Protein clusters behind Parkinson’s finally seen
Researchers have directly seen and measured the protein clusters thought to spark Parkinson’s disease for the first time, marking a major milestone in understanding the condition.
These microscopic clusters, known as alpha-synuclein oligomers, have long been suspected as the starting point for Parkinson’s but had remained undetectable in human brain tissue until now.
A team from the University of Cambridge, UCL, the Francis Crick Institute and Polytechnique Montréal developed a powerful imaging approach that allows scientists to visualise, count and compare these protein clumps in human brain tissue.
One researcher described the breakthrough as “like being able to see stars in broad daylight”.
The findings could transform how scientists study Parkinson’s, offering insights into how it spreads through the brain and paving the way for earlier diagnosis and more targeted treatments.
Professor Sonia Gandhi from the Francis Crick Institute co-led the research.
Gandhi said: “The only real way to understand what is happening in human disease is to study the human brain directly, but because of the brain’s sheer complexity, this is very challenging.
“We hope that breaking through this technological barrier will allow us to understand why, where and how protein clusters form and how this changes the brain environment and leads to disease.”
More than 166,000 people in the UK currently live with Parkinson’s disease, and the global total is expected to reach 25 million by 2050.
While existing drugs can ease symptoms such as tremors and stiffness, none can halt or slow the disease’s progression.
For over a century, doctors have identified Parkinson’s by the presence of large protein deposits known as Lewy bodies.
Yet researchers have long believed that smaller, early-stage oligomers – clusters of misfolded proteins just a few nanometres long – may actually cause the damage to brain cells.
Professor Steven Lee from Cambridge’s Yusuf Hamied Department of Chemistry, who co-led the research, said: “Lewy bodies are the hallmark of Parkinson’s, but they essentially tell you where the disease has been, not where it is right now.

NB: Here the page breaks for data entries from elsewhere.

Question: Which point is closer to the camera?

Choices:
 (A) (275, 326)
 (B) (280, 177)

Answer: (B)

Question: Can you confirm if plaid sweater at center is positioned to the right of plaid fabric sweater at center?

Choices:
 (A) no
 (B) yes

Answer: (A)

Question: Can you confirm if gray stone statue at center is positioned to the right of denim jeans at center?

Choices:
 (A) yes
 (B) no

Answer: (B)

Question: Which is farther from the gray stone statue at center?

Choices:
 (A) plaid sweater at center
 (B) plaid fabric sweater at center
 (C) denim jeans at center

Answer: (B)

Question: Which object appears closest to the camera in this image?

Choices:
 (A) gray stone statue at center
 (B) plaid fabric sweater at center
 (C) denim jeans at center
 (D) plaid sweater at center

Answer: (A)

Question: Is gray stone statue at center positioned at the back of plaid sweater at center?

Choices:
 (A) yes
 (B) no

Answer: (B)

“If we can observe Parkinson’s at its earliest stages, that would tell us a whole lot more about how the disease develops in the brain and how we might be able to treat it.”
To achieve this, the researchers created a method called ASA-PD (Advanced Sensing of Aggregates for Parkinson’s Disease).

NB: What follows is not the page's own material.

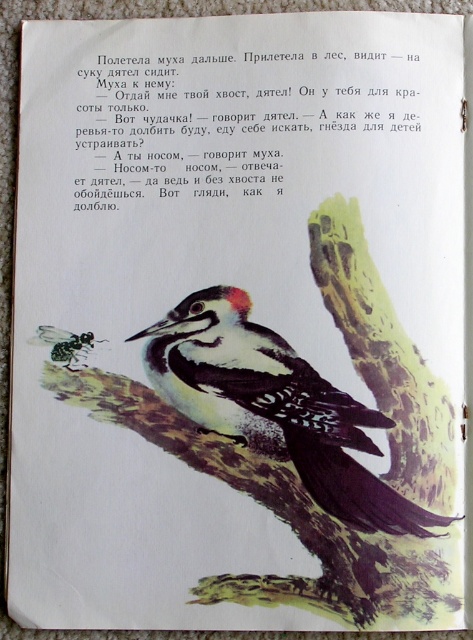
You are an ornithologist examining the image of a woodpecker. The coordinates given are in the normalized image coordinate system where the origin is at the bottom left corner. The woodpecker is located at point (x=274, y=406). If you were to draw a line from the woodpecker to the top edge of the image, would this line cross any other object besides the woodpecker itself?

The image description does not mention any other objects along the path from the woodpecker at point (x=274, y=406) to the top edge, so it is likely the line would not cross any other objects besides the woodpecker itself.

In the scene from the childrens book, there is a speckled feathered woodpecker at center and a black glossy ant at lower left. Which of these two creatures is larger in size?

The speckled feathered woodpecker at center is much taller than the black glossy ant at lower left.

This ultra-sensitive fluorescence microscopy technique can detect and analyse millions of oligomers in post-mortem brain samples.
Because the oligomers are so tiny, their signal is faint, but ASA-PD enhances that signal while reducing background noise, allowing scientists to clearly see individual alpha-synuclein clusters for the first time.
The researchers examined brain tissue from people with Parkinson’s and compared it to samples from healthy individuals of similar age.
They found that oligomers were present in both groups, but in those with Parkinson’s, the clusters were larger, brighter and far more numerous.
This difference suggests a strong connection between oligomer growth and disease progression.
The team also identified a unique subset of oligomers found only in Parkinson’s patients, which may represent the earliest detectable signs of the disease – possibly appearing years before symptoms emerge.
“This method doesn’t just give us a snapshot,” said professor Lucien Weiss from Polytechnique Montréal, who co-led the research.
“It offers a whole atlas of protein changes across the brain and similar technologies could be applied to other neurodegenerative diseases like Alzheimer’s and Huntington’s.
“Oligomers have been the needle in the haystack, but now that we know where those needles are, it could help us target specific cell types in certain regions of the brain.”